*What this task involves:* Locate every line in the rows below that contains the word "thermique", and copy each such line. Uppercase and lowercase letters count as different.

[Opening Available data section]

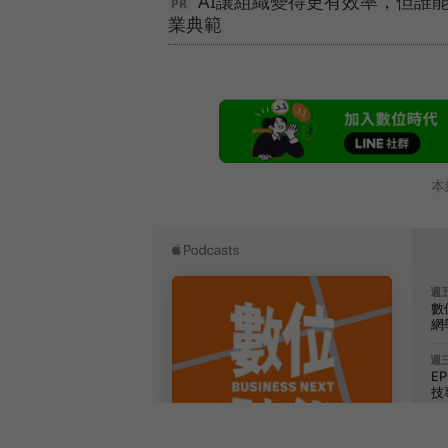
AI讓組織變得更有效率，但誰
業典範
本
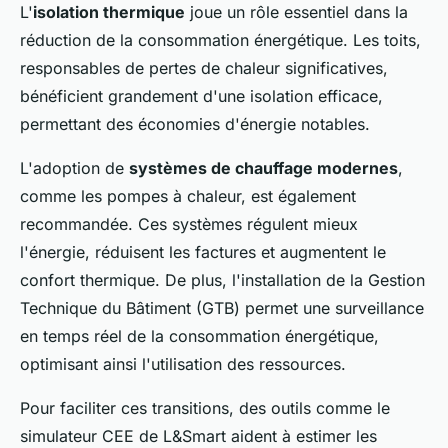
L'
isolation thermique
joue un rôle essentiel dans la
réduction de la consommation énergétique. Les toits,
responsables de pertes de chaleur significatives,
bénéficient grandement d'une isolation efficace,
permettant des économies d'énergie notables.
L'adoption de
systèmes de chauffage modernes
,
comme les pompes à chaleur, est également
recommandée. Ces systèmes régulent mieux
l'énergie, réduisent les factures et augmentent le
confort thermique. De plus, l'installation de la Gestion
Technique du Bâtiment (GTB) permet une surveillance
en temps réel de la consommation énergétique,
optimisant ainsi l'utilisation des ressources.
Pour faciliter ces transitions, des outils comme le
simulateur CEE de L&Smart aident à estimer les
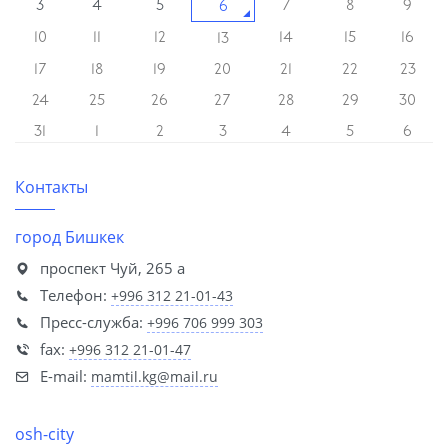
3
4
5
7
8
9
6
10
11
12
14
15
16
13
17
18
19
20
21
22
23
24
25
26
27
28
29
30
31
1
2
3
4
5
6
Контакты
город Бишкек
проспект Чуй, 265 а
Телефон:
+996 312 21-01-43
Пресс-служба:
+996 706 999 303
fax:
+996 312 21-01-47
E-mail:
mamtil.kg@mail.ru
osh-city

[Closing Available data section]

*Response for this exercise:*
isolation thermique
confort thermique. De plus, l'installation de la Gestion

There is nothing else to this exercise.